Sistemi Adlandır! Antroposenler & Kapitalosen Alternatifi


Antroposen çevrecilik alanında zamanımızın en mühim ve neredeyse en tehlikeli kavramı haline geldi. Tehlikeli olmasının nedeni, salt gezegenin içinde bulunduğu krizi çok yanlış anlaması değil gezegenin doğasında görülen süregiden “durum değişiklikleri”ni açıklarken bu değişikliklerin ardında yatan tarihi gizemlileştirmesi (Barnosky et al. 2012). Bu tehlikeyi en iyi antropojen kaynaklı küresel ısınma sözcükleri ifade ediyor. Elbette bu muazzam bir tahrif. Küresel ısınma soyut bir insanlığın, yani Antropos’un başarısı değil. Küresel ısınma sermayenin nihai başarısı. Küresel ısınma sermaye kaynaklı [kapitalojenik] (Street 2016).

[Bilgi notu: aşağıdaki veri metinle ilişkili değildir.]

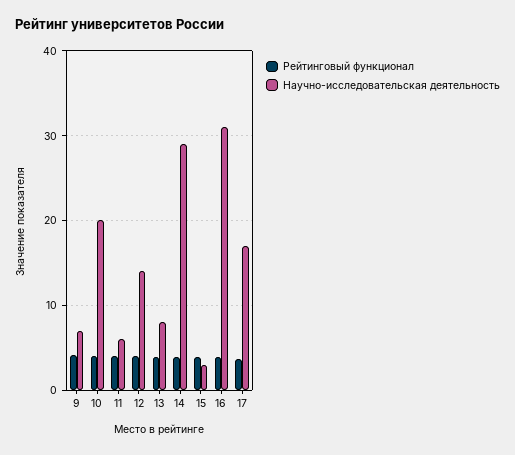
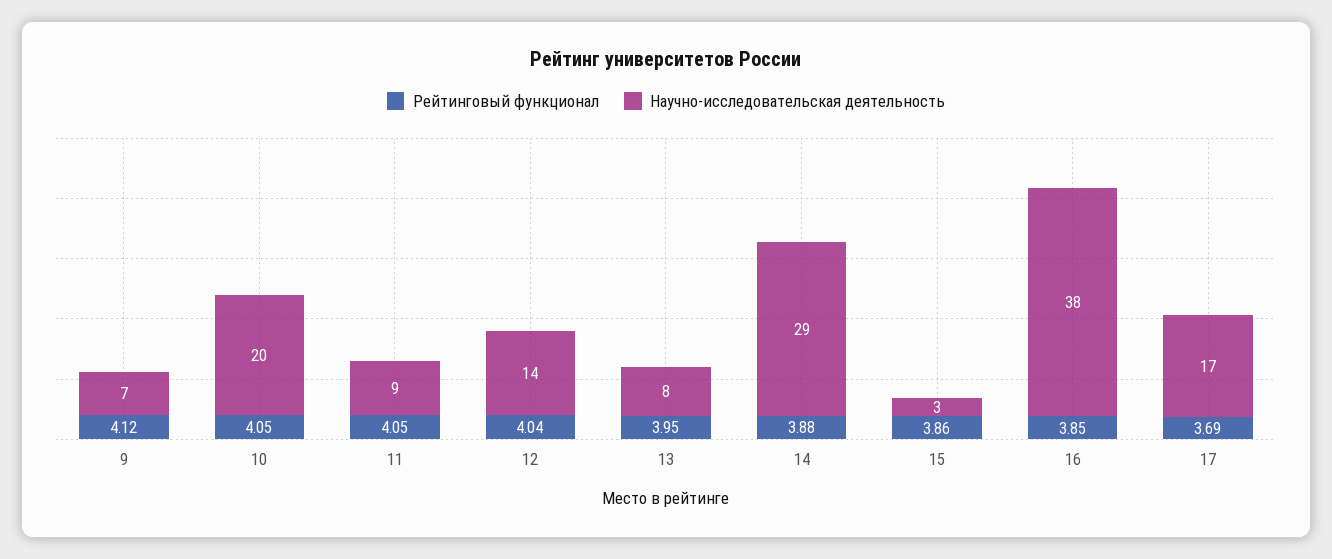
Научно-исследовательская деятельность, 11: 6 -> 9
Научно-исследовательская деятельность, 16: 31 -> 38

Antroposen’in bunca popüler olmasının ardında etkileyici araştırmalardan çok daha fazlası var. Etkisi, öykü-anlatma gücünden ve insanlar ile yeryüzü-sistemini tek bir anlatıda birleştirme kapasitesinden kaynaklanıyor. Hem zayıf olduğu nokta hem de tahrif gücünün kaynağı ise yeryüzü-sistemi ile insanlığı tek bir anlatıda birleştirme şekli. Diyalektik olmadığından, bu birleştirme sibernetikçinin elinden çıkma: parçaların birliği, gezegeni şu anda içinde bulunduğu yok oluş haline sokan kurucu tarihsel ilişkileri birbirinden ayıran idealist bir birlik.

Küresel ısınma soyut bir insanlığın, yani Antropos’un başarısı değil. Küresel ısınma sermayenin nihai başarısı. Küresel ısınma sermaye kaynaklı [kapitalojenik] (Street 2016).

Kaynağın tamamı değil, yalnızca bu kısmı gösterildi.